Consignes de l'exercice:
**1)** Reproduisez à l'identique un passage de l'extrait sur la Hongrie : partez des mots « Avec 50% de » et arrêtez-vous après « les cowboys américains. ».
**2)** Répondez brièvement, d'après l'extrait sur la Hongrie :
(a) Quelle est la superficie du pays ?
(b) Quel nom porte les éleveurs de bétail qui habitent la puszta ?
(c) Quelle part de la population vit à Budapest et dans sa banlieue ?
**3)** Traduisez en anglais, s'il vous plaît, cette phrase de l'extrait sur la Hongrie : « Elle est traversée du nord au sud par le Danube et son affluent, la Tisza. »

Extrait du document:
● ● ● ● ●
D’une superficie de 93 000 km2, la Hongrie est une vaste plaine, dont le point culminant n’excède pas 1000 mètres. Elle est délimitée à l’ouest par les Alpes, au sud par les Balkans et au nord et à l’est par les Carpates. Elle est traversée du nord au sud par le Danube et son affluent, la Tisza. Si le pays n’a aucun accès à la mer, il dispose du plus grand lac d’Europe centrale, le lac Balaton. Ce haut-lieu touristique, transformé en patinoire géante en hiver, est aussi appelé « mer hongroise ».
Avec 50% de terres arables (un des taux les plus importants au monde), la plaine hongroise offre un paysage typique : la puszta. Cette steppe sauvage semblable aux prairies d’Amérique du Nord est habitée par des éleveurs de bétail, les csikos, qui rappellent un peu les cowboys américains.
La Hongrie est peuplée d’un peu moins de 10 millions d’habitants. Le quart de la population est concentrée à Budapest et sa banlieue, faisant de la « perle du Danube » la première agglomération d’Europe centrale. Les autres villes principales (Debrecen, Szeged ou Miskolc) ne dépassent pas les 200 000 âmes.
● ● ● ● ●
Données fournies:
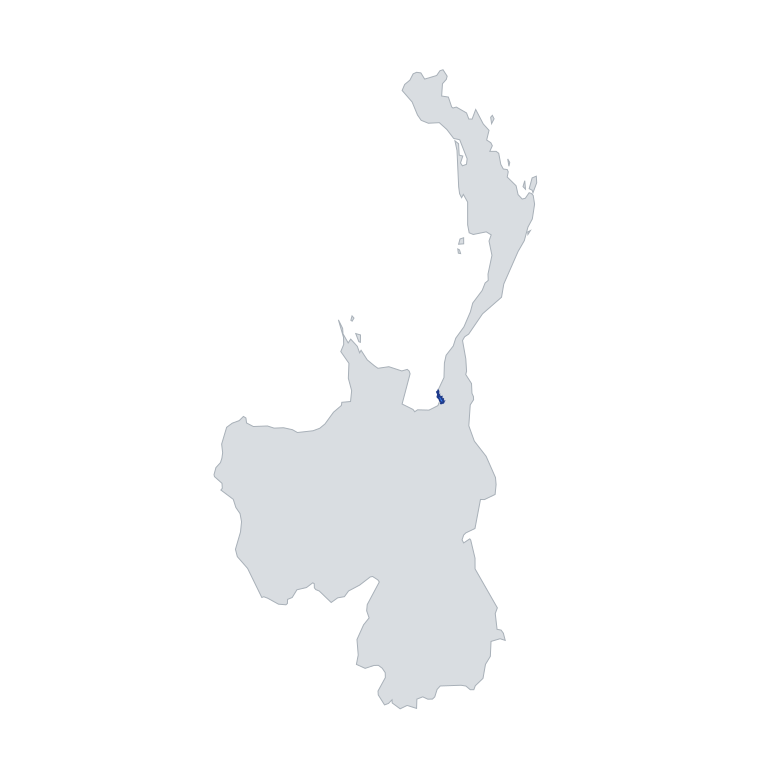 location of Ban Laem, Phetchaburi, Thailand, rotated 188°
{"feature_id": "78962969B10571681273524", "entity_name": "Ban Laem", "entity_type": "district", "adm_level": 2, "iso_a3": "THA", "parent_name": "Thailand", "parent_adm1": "Phetchaburi", "projection": "robinson", "projection_center": [99.981, 13.152], "detail": "fine", "context": "in_parent", "style": "filled", "palette": "blue", "viewbox_px": 768, "rotation_deg": 188, "n_neighbors": 0, "source": "geoboundaries", "source_scale": "gbopen_adm2", "svg_char_len": 6061}
<svg xmlns="http://www.w3.org/2000/svg" viewBox="0 0 768 768"><g transform="rotate(188 384 384)"><path d="M331.5,69.3L332.1,72.4L335.1,68.3L338.8,66.3L346.4,75.3L347.2,79.1L341.8,93.5L342.6,98.3L346.2,102.3L350.4,104.6L354.8,103.9L363.1,99.8L372.3,102.5L371.8,112.0L375.2,127.2L370.7,142.7L366.2,150.3L369.6,157.0L369.9,163.2L361.1,187.3L362.9,189.2L368.5,191.8L370.8,191.0L380.1,181.5L390.3,174.1L393.6,167.9L400.1,165.8L405.9,160.3L419.3,170.0L422.9,170.9L424.6,172.5L425.3,176.6L426.9,177.2L432.4,171.7L441.6,168.1L445.2,159.8L449.5,157.3L449.1,153.2L450.4,151.7L457.9,151.3L469.4,155.7L473.4,156.6L475.3,155.6L493.4,182.4L505.2,192.6L508.1,199.6L505.5,217.5L505.9,227.8L508.5,235.6L513.5,241.1L517.2,248.8L530.8,256.3L529.6,258.2L530.6,263.1L539.0,268.7L539.7,270.6L538.8,277.8L535.0,283.4L534.2,287.9L534.2,293.4L536.4,301.9L533.8,319.2L528.8,324.1L522.3,327.6L518.7,332.3L516.0,331.1L514.7,326.3L507.5,323.7L493.6,326.2L486.7,325.0L477.4,326.7L468.3,326.0L463.0,323.9L447.8,327.8L441.5,331.2L436.9,336.2L430.1,349.0L423.2,356.8L423.2,360.0L414.7,362.0L415.1,372.9L420.1,384.7L421.6,399.6L431.3,410.1L429.4,417.5L430.6,424.6L438.1,441.2L432.7,433.3L431.6,428.0L425.2,419.7L423.2,423.8L415.7,417.6L412.5,411.5L411.4,414.2L403.9,405.5L396.4,400.9L392.2,398.7L381.6,401.8L368.2,399.4L363.0,401.7L360.9,400.3L359.6,397.7L363.3,366.7L351.7,362.8L349.7,360.8L347.2,363.1L335.8,364.4L327.6,370.1L326.5,374.8L330.3,383.3L325.5,398.7L327.1,413.2L326.5,421.1L320.7,431.3L319.3,439.4L312.8,451.7L308.5,467.4L307.4,476.5L299.8,490.3L297.9,498.1L295.2,501.1L296.3,507.3L295.0,526.4L299.9,540.2L298.6,546.6L303.9,548.9L316.4,544.5L320.7,545.6L323.3,553.2L326.5,575.8L331.8,582.8L333.1,579.3L335.6,582.9L337.5,589.7L344.2,625.4L347.6,634.7L343.6,632.3L341.4,621.1L337.7,620.7L339.0,613.5L336.7,611.0L332.9,613.0L333.0,618.6L343.0,636.4L349.2,636.9L357.1,644.7L365.6,650.5L376.4,648.4L383.9,650.3L388.3,655.1L395.4,667.2L406.9,677.2L405.2,683.5L400.6,688.6L398.3,695.2L395.1,697.2L390.8,697.2L386.2,691.6L374.8,696.8L372.2,702.0L369.3,703.4L364.3,697.6L364.7,694.3L367.9,689.5L367.0,677.2L360.2,677.1L355.6,667.8L354.1,666.9L350.9,668.3L340.0,663.9L336.9,658.2L333.6,658.6L331.4,668.6L321.9,655.3L315.3,649.8L316.3,639.9L311.8,637.8L309.9,635.0L311.6,629.1L305.4,630.0L302.5,628.4L298.9,617.7L295.8,613.5L291.8,613.5L290.5,611.4L290.8,606.1L280.8,598.7L277.6,590.2L272.9,586.4L269.9,587.6L266.9,593.6L264.6,593.2L262.5,591.5L259.9,583.0L260.1,568.1L263.3,559.4L265.0,545.5L269.7,533.8L279.3,499.7L279.7,486.3L296.2,467.2L307.1,445.2L310.7,442.0L312.3,438.0L306.5,420.3L304.0,408.1L304.4,404.8L297.4,396.6L295.6,387.0L293.7,384.0L293.1,380.9L295.7,375.3L294.2,354.4L286.6,340.0L272.8,326.6L260.6,306.9L259.0,300.0L258.6,290.1L268.5,283.5L272.4,283.1L273.8,253.6L282.3,247.9L284.1,245.5L285.0,240.5L283.0,237.7L277.5,242.6L276.4,241.5L269.6,224.1L268.1,213.6L240.6,178.1L241.9,172.2L237.9,156.8L233.8,156.6L231.1,153.8L228.3,147.0L233.6,147.9L242.2,144.0L240.8,129.1L244.5,120.5L245.0,106.3L251.6,97.9L252.5,93.8L256.1,93.3L260.9,96.3L265.8,96.4L286.3,92.8L288.9,89.0L290.2,81.2L292.2,78.7L296.8,78.0L302.1,79.6L307.6,76.5L306.6,67.3L316.4,68.9L322.8,64.6L331.5,69.3ZM267.4,597.6L266.0,608.7L262.1,611.0L260.8,604.5L263.1,594.1L264.2,596.5L267.4,597.6ZM329.6,532.8L328.9,538.2L325.5,539.9L324.6,533.9L329.6,532.8ZM414.8,422.4L419.0,430.0L414.1,429.3L413.2,422.0L414.8,422.4ZM314.1,665.1L311.9,661.9L313.7,656.8L315.5,663.0L314.1,665.1ZM273.8,598.8L272.9,604.9L271.0,596.6L273.8,598.8ZM329.7,528.0L327.9,527.3L326.3,523.8L328.6,523.9L329.7,528.0ZM290.6,617.0L292.8,624.1L290.3,620.8L290.6,617.0ZM425.7,442.5L425.1,447.0L422.9,445.1L424.3,441.8L425.7,442.5ZM262.8,554.6L260.4,556.3L262.3,552.1L262.8,554.6Z" fill="#d9dde1" stroke="#a8b0b8" stroke-width="1"/><path d="M322.5,374.7L322.4,374.8L322.2,375.1L322.2,375.3L322.2,375.2L322.3,375.2L322.3,375.3L322.2,375.4L322.3,375.4L322.5,375.3L322.7,375.5L322.8,375.5L322.9,375.8L322.9,375.7L323.1,375.8L323.0,375.7L323.3,375.6L323.2,375.6L323.3,375.7L323.4,375.8L323.5,376.0L323.4,376.3L323.3,376.5L323.2,377.0L323.1,377.4L323.2,377.5L323.3,377.4L323.5,377.3L324.0,377.4L324.3,377.2L324.9,377.2L324.9,377.3L325.0,377.3L325.0,377.5L325.1,377.8L325.1,378.1L325.0,378.3L325.0,378.5L324.9,378.6L324.9,378.8L324.9,379.1L325.0,379.3L325.0,379.5L325.2,379.4L325.3,379.4L325.4,379.2L325.5,379.2L325.9,379.0L326.0,379.0L326.2,378.9L326.3,378.9L326.5,379.0L326.6,379.3L326.7,379.5L326.8,379.4L327.1,379.4L327.5,379.2L327.5,379.3L327.8,379.2L328.0,379.2L328.3,379.2L328.4,379.4L328.5,379.5L328.5,379.8L328.4,379.9L328.3,380.0L328.1,380.1L327.9,380.1L327.7,380.1L327.8,380.3L327.7,380.3L327.8,380.4L327.9,380.6L327.9,380.8L328.0,380.8L328.0,381.1L328.2,381.3L328.3,381.3L328.2,381.4L328.5,381.4L328.6,381.5L328.9,381.4L328.9,381.8L328.9,382.4L329.0,382.4L329.0,382.6L329.0,382.8L329.0,383.3L328.9,383.4L329.0,383.5L328.8,383.8L328.8,384.0L329.0,384.2L329.0,384.3L329.0,384.5L329.1,384.8L329.3,385.0L329.3,384.9L329.5,384.8L329.6,384.7L329.8,384.5L329.9,384.4L330.0,384.3L330.2,384.0L330.4,383.7L330.5,383.6L330.4,383.5L330.6,383.2L330.8,382.8L330.7,382.9L330.3,382.8L330.1,382.7L329.7,382.3L329.7,382.2L329.4,381.9L329.4,381.7L329.3,381.4L329.3,381.2L329.3,380.8L329.3,380.7L329.2,380.6L329.3,380.6L329.3,380.3L329.3,380.2L329.3,379.9L329.3,379.7L329.4,379.4L329.4,379.2L329.5,378.9L329.5,378.7L329.4,378.6L329.3,378.4L329.1,378.2L328.7,377.9L328.3,377.7L328.2,377.6L327.9,377.4L327.7,377.3L327.6,377.2L327.3,377.0L327.2,376.8L327.1,376.7L326.9,376.3L326.9,376.2L326.8,375.9L326.7,375.6L326.5,375.4L326.3,375.2L326.1,374.9L325.9,374.7L325.8,374.8L325.7,374.8L325.6,374.7L325.4,374.4L325.3,374.2L325.2,374.1L324.9,373.9L324.7,373.9L324.7,373.7L324.9,373.5L325.0,373.2L325.1,372.6L324.9,372.5L324.7,372.5L324.4,372.8L324.4,373.0L324.2,373.1L323.8,373.0L323.7,373.1L323.4,373.3L323.5,373.5L323.4,373.5L323.5,373.6L323.5,373.8L323.4,373.9L323.2,373.8L322.9,373.8L322.7,373.9L322.6,374.0L322.4,374.2L322.5,374.3L322.6,374.5L322.8,374.6L322.9,374.8L322.7,374.9L322.6,374.7L322.5,374.7Z" fill="#3b82f6" stroke="#1e3a8a" stroke-width="1.5"/></g></svg>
● ● ● ● ●
Réponses par tâche:
**1)**
Avec 50% de terres arables (un des taux les plus importants au monde), la plaine hongroise offre un paysage typique : la puszta. Cette steppe sauvage semblable aux prairies d’Amérique du Nord est habitée par des éleveurs de bétail, les csikos, qui rappellent un peu les cowboys américains.

**2)**
(a) 93 000 km2.
(b) Les csikos.
(c) Le quart de la population.

**3)** It is crossed from north to south by the Danube and its tributary, the Tisza.